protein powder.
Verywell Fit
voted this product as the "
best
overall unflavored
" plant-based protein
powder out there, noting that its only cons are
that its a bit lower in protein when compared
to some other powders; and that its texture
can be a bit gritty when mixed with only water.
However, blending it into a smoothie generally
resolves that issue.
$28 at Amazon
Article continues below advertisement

...

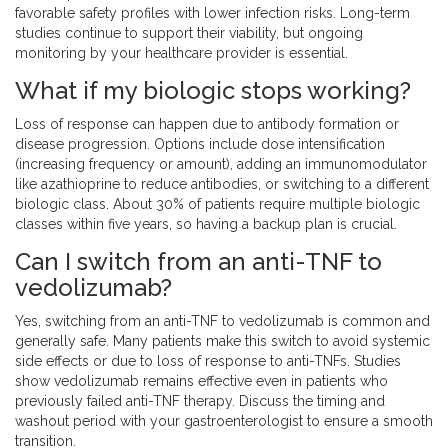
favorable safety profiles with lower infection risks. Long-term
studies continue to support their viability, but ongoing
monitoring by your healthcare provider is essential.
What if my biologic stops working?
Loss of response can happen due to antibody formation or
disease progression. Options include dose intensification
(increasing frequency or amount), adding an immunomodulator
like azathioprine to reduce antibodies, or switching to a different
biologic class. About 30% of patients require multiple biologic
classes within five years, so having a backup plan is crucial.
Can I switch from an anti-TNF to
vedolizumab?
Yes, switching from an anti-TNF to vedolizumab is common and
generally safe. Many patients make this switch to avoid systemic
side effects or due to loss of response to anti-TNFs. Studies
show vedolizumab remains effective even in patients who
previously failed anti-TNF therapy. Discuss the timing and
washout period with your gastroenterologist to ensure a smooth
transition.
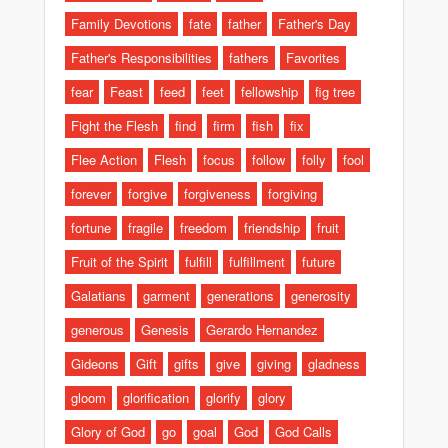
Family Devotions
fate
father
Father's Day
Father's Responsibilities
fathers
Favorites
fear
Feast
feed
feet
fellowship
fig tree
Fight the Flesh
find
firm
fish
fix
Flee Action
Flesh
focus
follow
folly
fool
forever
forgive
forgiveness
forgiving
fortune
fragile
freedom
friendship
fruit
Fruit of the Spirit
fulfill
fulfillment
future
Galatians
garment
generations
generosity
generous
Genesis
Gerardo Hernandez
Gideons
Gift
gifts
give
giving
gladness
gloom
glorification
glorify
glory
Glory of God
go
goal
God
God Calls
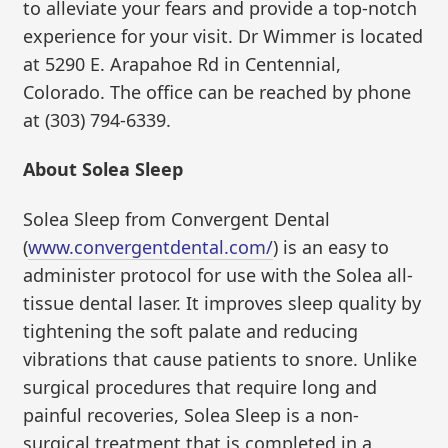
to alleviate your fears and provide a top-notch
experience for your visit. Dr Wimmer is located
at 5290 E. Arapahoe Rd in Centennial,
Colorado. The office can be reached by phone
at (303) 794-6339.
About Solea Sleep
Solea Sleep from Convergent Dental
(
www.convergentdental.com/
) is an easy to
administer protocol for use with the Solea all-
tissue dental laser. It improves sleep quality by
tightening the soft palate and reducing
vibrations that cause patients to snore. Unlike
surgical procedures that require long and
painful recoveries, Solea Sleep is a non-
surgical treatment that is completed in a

Problem details: Proceeding from the line containing "powder out there, noting" through the line containing "Article continues below advertisement", transcribe the lines above exactly, both end lines included.

Worked solution:
powder out there, noting that its only cons are
that its a bit lower in protein when compared
to some other powders; and that its texture
can be a bit gritty when mixed with only water.
However, blending it into a smoothie generally
resolves that issue.
$28 at Amazon
Article continues below advertisement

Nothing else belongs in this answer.